* Texto de origen:
>>>
Antes de la siesta, Lenny Kravitz

Lenny Kravitz viajó 4,232 kilómetros desde Nueva York, suponiendo que volara desde ahí, a la Ciudad de México. Lo hizo para contestar preguntas como “¿Qué opinas de México?”, “¿Y de las mujeres mexicanas?”, “¿Qué harás a partir de este momento –el de la conferencia de prensa que ofreció en un hotel de Paseo de la Reforma– hasta que des tu concierto –el viernes 13 en la Arena Ciudad de México–?”. Después continuará el 15 en Monterrey y el 18, en Guadalajara.

Por alguna razón, a los mexicanos nos fascina que los extranjeros hablen de México. Lo encontramos adorable, fascinante, empático.

El músico de 53 años se muestra muy relajado durante su encuentro con la prensa. El sesión no es condescendiente como para lanzarle un cuestionamiento difícil y lo bastante corta como para que no saliera bostezando. Aún así, sus representantes dicen que después de atender a los reporteros “subiría a descansar a su habitación”.
<<<
* Tarea por realizar:
Según el texto sobre Lenny Kravitz, ¿qué día y en qué recinto dará su concierto en la Ciudad de México?

* Datos proporcionados:
>>>
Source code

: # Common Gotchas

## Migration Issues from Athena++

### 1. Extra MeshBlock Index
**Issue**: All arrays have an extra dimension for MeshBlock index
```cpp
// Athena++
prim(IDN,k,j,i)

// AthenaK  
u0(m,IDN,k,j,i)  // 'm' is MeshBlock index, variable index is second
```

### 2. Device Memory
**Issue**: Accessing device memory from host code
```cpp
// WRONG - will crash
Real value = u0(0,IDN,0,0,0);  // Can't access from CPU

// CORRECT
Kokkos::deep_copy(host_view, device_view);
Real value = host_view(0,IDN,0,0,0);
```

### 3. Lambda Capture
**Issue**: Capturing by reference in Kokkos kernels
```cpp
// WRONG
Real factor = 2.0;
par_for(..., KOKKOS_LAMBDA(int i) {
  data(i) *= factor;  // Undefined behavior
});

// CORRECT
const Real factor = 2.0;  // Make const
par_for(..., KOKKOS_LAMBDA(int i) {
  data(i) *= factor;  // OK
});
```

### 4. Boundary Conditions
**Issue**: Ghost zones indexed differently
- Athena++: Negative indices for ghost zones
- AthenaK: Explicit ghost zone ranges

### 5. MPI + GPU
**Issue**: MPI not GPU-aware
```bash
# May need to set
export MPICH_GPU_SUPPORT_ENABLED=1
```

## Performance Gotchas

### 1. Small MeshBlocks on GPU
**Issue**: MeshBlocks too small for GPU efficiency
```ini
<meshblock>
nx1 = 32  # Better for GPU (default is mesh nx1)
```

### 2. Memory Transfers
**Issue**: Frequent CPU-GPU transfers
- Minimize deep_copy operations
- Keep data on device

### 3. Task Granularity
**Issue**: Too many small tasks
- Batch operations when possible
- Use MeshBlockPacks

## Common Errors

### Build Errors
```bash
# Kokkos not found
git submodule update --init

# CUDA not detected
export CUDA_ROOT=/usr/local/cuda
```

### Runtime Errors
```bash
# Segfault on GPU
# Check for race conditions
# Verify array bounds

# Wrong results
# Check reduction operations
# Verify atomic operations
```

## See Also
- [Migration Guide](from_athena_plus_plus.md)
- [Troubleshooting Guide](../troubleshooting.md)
<<<
* Respuesta a la tarea:
El viernes 13, en la Arena Ciudad de México.